→ **Source extract**
Attraction or aversion: which is more easily overcome?

Saturday, June 11, 2011

Drama, Drama, Drama

  Much to the chagrin, disappointment and confusion of pretty much everyone I know, I have been watching Days of Our Lives regularly for 9 years this summer. While soap operas are cheesy, irrelevant, and completely unlike anything in real life, they have their moments, and their merits. Don't believe me? Well, I'm not here to convince anyone, or convert anyone, as much as I would like to bring more viewers to DOOL for their ratings sake, I doubt my reach is far enough to accomplish that. I'm only going to make a case for myself and my reasoning.
    Nine years ago, I was approximately two months away from starting high school. It was not only a big maturity mile marker, but also, it was to be my first experience at a public school after nine previous years of private school. I was afraid. I didn't know what to expect. And one day, home by myself, I happened to find Days of Our Lives on. There were four teenagers, at the prom, and I started watching. I was enthralled with how beautiful they all were, and how their little world, Salem--a fictional Midwestern town, worked. I kept tuning in. I guess I thought maybe I might learn something about high school or being a teenager or something. Probably not the best place to take my social cues from, but I was 14--what can I say?

→ **Extracted records**
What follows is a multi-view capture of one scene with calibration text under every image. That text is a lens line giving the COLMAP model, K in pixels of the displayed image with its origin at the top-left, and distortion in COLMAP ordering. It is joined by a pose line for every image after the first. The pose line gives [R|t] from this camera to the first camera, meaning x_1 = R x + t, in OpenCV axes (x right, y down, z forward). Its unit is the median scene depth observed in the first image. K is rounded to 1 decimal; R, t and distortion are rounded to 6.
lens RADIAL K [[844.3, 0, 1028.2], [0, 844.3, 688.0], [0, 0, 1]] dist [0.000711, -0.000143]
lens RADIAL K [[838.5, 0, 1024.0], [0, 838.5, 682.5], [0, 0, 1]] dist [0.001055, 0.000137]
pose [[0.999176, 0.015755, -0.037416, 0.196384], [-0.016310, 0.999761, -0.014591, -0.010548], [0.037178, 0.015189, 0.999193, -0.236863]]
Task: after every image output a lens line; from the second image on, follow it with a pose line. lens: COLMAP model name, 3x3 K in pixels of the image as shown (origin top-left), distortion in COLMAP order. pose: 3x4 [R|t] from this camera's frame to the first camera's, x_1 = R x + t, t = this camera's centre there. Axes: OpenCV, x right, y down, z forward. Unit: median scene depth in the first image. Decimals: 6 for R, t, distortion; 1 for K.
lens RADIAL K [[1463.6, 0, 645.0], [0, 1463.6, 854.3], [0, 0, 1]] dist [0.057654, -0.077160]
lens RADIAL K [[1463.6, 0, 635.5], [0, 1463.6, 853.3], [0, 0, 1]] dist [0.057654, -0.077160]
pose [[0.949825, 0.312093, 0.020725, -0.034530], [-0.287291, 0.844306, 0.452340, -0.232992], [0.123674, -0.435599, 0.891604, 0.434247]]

→ **Tasks**
1 - Set down the stretch of the blog post that runs from "Much to the" up to and including "and my reasoning.", word for word.
2 - In the blog post, what is the name of the fictional town where Days of Our Lives takes place?

→ **Solutions per task**
1 -
Much to the chagrin, disappointment and confusion of pretty much everyone I know, I have been watching Days of Our Lives regularly for 9 years this summer. While soap operas are cheesy, irrelevant, and completely unlike anything in real life, they have their moments, and their merits. Don't believe me? Well, I'm not here to convince anyone, or convert anyone, as much as I would like to bring more viewers to DOOL for their ratings sake, I doubt my reach is far enough to accomplish that. I'm only going to make a case for myself and my reasoning.

2 - Salem, a fictional Midwestern town.